Алексей, тридцать три. Был женат. Художественный эксперт, то есть имеет образование, близкое мне. Это плюсы. Минус — высыпания на коже, типа диатез. Неприятно, на предмет соприкосновения...
Михаил. Тридцатник, как выразился он на праздновании своего дня рождения. Эксперт, кажется абсолютно всеядным, что значительно упрощает задачу, все равно кого и когда, это плюс. Минус — женат, болтун и о секрете речи не пойдет.
Димка. Двадцать восемь. Подсобный рабочий. Ну и пусть. Очаровашка. Любимец нашего салона. Минус — безумно влюблен в свою девчонку, и кроме нее никого не видит.
Григорий. Когда двадцать, когда тридцать, не поймешь, директор обмолвилась, что к сорока, но никто не поверил. Продавец-консультант. Консультирует в основном покупательниц-женщин, на нем держится вся наша 'шарашка'. Чертовски обаятелен. Бабник. Дон Жуан. Ловелас. Казанова. Но слова из него не вытянешь, могила!
Алексей номер два. Двадцать девять. Менеджер. Ни рыба ни мясо. Маменькин сынок, и отцепить его от маменькиного подола практически невозможно. Да не очень-то и хотелось. Алексей Михайлович прекрасно выполняет обязанности менеджера, но периодически названивает маменьке или она ему. Раздражает.
Сейчас я похожа на цыганку раскладывающую пасьянс, и по всему выходит мне червонный король-Григорий. Знаток, любитель, не болтун. То, что надо. А вдруг я ему покажусь неинтересной? Точек соприкосновений у нас немного. А вдруг... Да что это я? Надо, значит, надо. Если надо, заставим. Ой, перебор... Это я перебрала картины.
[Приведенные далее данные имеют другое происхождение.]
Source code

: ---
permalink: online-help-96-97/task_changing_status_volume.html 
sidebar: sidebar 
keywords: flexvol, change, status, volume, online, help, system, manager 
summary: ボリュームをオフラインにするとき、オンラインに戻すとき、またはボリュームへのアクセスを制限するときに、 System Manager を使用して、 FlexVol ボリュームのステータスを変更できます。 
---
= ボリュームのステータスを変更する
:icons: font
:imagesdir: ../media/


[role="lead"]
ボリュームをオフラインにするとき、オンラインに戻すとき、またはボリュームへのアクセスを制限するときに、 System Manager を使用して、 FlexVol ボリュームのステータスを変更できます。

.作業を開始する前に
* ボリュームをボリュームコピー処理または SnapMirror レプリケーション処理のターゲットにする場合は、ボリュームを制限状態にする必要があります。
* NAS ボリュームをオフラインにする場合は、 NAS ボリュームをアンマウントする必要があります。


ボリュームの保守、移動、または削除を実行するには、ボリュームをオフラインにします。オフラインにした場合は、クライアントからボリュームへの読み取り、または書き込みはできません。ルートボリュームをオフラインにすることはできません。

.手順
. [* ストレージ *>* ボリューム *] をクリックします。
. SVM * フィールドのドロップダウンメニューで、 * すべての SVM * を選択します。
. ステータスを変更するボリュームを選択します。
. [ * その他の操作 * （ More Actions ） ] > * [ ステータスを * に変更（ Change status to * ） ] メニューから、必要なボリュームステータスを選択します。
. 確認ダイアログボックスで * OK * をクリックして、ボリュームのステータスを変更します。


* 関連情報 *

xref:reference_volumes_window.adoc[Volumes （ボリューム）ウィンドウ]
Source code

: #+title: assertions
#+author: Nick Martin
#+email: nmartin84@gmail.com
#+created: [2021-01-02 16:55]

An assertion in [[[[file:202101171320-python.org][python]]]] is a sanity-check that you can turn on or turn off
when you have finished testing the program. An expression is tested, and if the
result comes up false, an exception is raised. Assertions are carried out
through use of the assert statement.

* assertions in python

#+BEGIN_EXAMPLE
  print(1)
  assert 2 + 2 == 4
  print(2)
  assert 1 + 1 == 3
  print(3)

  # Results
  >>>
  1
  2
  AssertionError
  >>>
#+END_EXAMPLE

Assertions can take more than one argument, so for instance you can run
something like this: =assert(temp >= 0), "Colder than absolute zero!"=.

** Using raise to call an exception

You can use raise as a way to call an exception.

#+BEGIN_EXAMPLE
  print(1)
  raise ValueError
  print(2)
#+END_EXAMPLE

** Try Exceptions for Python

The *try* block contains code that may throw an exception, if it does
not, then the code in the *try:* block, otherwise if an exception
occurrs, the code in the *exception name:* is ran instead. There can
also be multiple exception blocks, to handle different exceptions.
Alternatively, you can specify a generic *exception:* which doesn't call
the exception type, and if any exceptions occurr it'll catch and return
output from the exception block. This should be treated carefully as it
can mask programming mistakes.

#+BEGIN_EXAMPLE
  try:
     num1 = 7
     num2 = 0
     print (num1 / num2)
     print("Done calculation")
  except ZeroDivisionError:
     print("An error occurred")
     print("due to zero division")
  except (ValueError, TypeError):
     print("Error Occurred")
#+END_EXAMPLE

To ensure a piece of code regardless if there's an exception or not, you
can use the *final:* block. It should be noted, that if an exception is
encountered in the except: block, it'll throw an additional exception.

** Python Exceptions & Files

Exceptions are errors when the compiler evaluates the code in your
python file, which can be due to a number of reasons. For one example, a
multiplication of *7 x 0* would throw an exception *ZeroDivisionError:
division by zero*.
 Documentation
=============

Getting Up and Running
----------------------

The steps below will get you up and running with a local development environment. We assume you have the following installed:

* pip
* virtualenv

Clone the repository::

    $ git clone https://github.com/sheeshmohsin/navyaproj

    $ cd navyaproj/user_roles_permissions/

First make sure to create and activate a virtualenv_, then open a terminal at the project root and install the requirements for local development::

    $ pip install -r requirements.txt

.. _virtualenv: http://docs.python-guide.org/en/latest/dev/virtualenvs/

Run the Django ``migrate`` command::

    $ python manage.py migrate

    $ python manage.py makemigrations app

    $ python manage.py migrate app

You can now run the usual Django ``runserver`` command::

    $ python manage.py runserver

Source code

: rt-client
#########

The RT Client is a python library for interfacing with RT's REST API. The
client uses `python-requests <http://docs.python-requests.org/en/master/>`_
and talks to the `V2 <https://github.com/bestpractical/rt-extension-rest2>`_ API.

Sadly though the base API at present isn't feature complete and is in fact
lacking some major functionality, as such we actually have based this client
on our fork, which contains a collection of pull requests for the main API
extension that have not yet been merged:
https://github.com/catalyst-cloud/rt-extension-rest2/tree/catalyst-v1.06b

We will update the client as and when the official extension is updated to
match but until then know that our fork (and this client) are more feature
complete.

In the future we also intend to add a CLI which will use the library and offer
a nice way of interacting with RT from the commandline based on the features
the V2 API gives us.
— Нет, вот эти две оставим, Дим, а выборку, поднять наверх, аккуратно! Внимание, аккуратно. Упаковочку вернем на место. Спасибо, мой дружочек!
— Все понял, выполняю. Тайка, можно тебе сказать, что ты прелесть?
— Скажи.
— Ты прелесть.
— Дим? — вдруг рискнула я просто проверить реакцию на мое предложение, — а ты мне не попозируешь? Пишу портрет, нужен выразительный мужской профиль, ну в прочем... и не только.
— Че, типа ню?
— Ню, — подтвердила я.
— Тай, я б с удовольствием, но моя Иришка не одобрит, — слегка смущаясь, отказался Димка.
— Дим, а если бы не Иришка, ты что вправду согласился бы?
— А че?
— Ню... Согласился бы?
— Ну, не знаю, — он почесал затылок, — неудобно как-то, вот если бы Иришка рисовала, так я...
— Все ясно, можешь не продолжать, — остановила я его восхищения дамой сердца.
Димка осторожно погрузил картины в лифт и поднялся наверх. Эх, минус один. Ну и жарища. Дождя, дождя. Кто следующий?